Indica se ciascuna affermazione concorda con il brano sull'allarme sicurezza dei commercianti piacentini, rispondendo sì o no e citando alla lettera le parole decisive del brano.
(a) Secondo Cristian Lertora, le forze dell'ordine non fanno bene il loro lavoro.
(b) Da tre anni i commercianti chiedono al Comune di istituire la patente a punti.
(c) Mariuccia Trenchi è titolare di un bar di via Roma.

[BRANO SCELTO]
══════

Allarme sicurezza, commercianti: “Ci sentiamo abbandonati”

16 Gennaio 2014

allarme sicurezza commercianti

Delusi, senza aspettative e con la sensazione di non avere strumenti per difendersi. “I commercianti piacentini hanno perso fiducia – sottolinea Cristian Lertora presidente Fipe -; le forze dell’ordine operano al meglio, ma non è sufficiente a contrastare i fenomeni di criminalità. I ladri vengono arrestati di giorno – prosegue Lertora – e la sera tornano dai negozianti appena derubati per deriderli. Chiediamo aiuto al nuovo Prefetto, soprattutto per far rispettare le regole. Tra ambulanti abusivi e furti la situazione è invivibile. Poi – continua il  presidente Fipe – vorremmo chiedere aiuto anche ai residenti sia del centro che della periferia per fargli capire che la presenza di un locale porta sicurezza. Una via buia con insegne spente è una via che si presta a fenomeni di criminalità. Gli esercizi pubblici in alcuni casi possono fungere da sentinelle. Da parte nostra – conclude Lertora – da tre anni chiediamo al Comune di istituire la patente a punti per premiare i proprietari dei locali che si comportano bene e decurtare punti a chi lavora male e disturba”.

“Non vogliamo solo lamentarci ma anche essere propositivi – ha aggiunto Mariuccia Trenchi – titolare di un bar di via Roma. “Vorremmo organizzare qualche evento per mettere d’accordo tutti, commercianti e residenti e per ravvivare certe zone di Piacenza più a rischio”.

══════

[DATI DI PARTENZA]
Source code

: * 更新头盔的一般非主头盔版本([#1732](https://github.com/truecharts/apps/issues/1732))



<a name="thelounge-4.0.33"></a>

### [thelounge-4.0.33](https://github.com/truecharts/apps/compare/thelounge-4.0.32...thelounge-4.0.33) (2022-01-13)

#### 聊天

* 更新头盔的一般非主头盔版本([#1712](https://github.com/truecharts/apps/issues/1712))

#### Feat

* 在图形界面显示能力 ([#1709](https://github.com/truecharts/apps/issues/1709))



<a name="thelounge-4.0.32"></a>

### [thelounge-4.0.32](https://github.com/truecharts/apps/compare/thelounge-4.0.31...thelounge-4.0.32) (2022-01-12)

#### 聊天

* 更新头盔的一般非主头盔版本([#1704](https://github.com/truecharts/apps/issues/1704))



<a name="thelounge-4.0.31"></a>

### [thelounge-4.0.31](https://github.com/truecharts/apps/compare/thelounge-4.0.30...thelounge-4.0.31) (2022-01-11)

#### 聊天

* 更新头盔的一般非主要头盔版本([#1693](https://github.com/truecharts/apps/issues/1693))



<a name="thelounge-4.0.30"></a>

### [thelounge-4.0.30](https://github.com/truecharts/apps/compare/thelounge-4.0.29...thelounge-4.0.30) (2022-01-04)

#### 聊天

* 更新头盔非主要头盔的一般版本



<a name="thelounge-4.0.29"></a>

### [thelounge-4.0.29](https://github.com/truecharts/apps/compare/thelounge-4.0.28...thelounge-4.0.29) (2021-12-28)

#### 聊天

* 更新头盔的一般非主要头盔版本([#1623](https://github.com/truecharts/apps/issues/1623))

══════

[RISPOSTA]
(a) No: «le forze dell’ordine operano al meglio, ma non è sufficiente a contrastare i fenomeni di criminalità»
(b) Sì: «da tre anni chiediamo al Comune di istituire la patente a punti»
(c) Sì: «titolare di un bar di via Roma»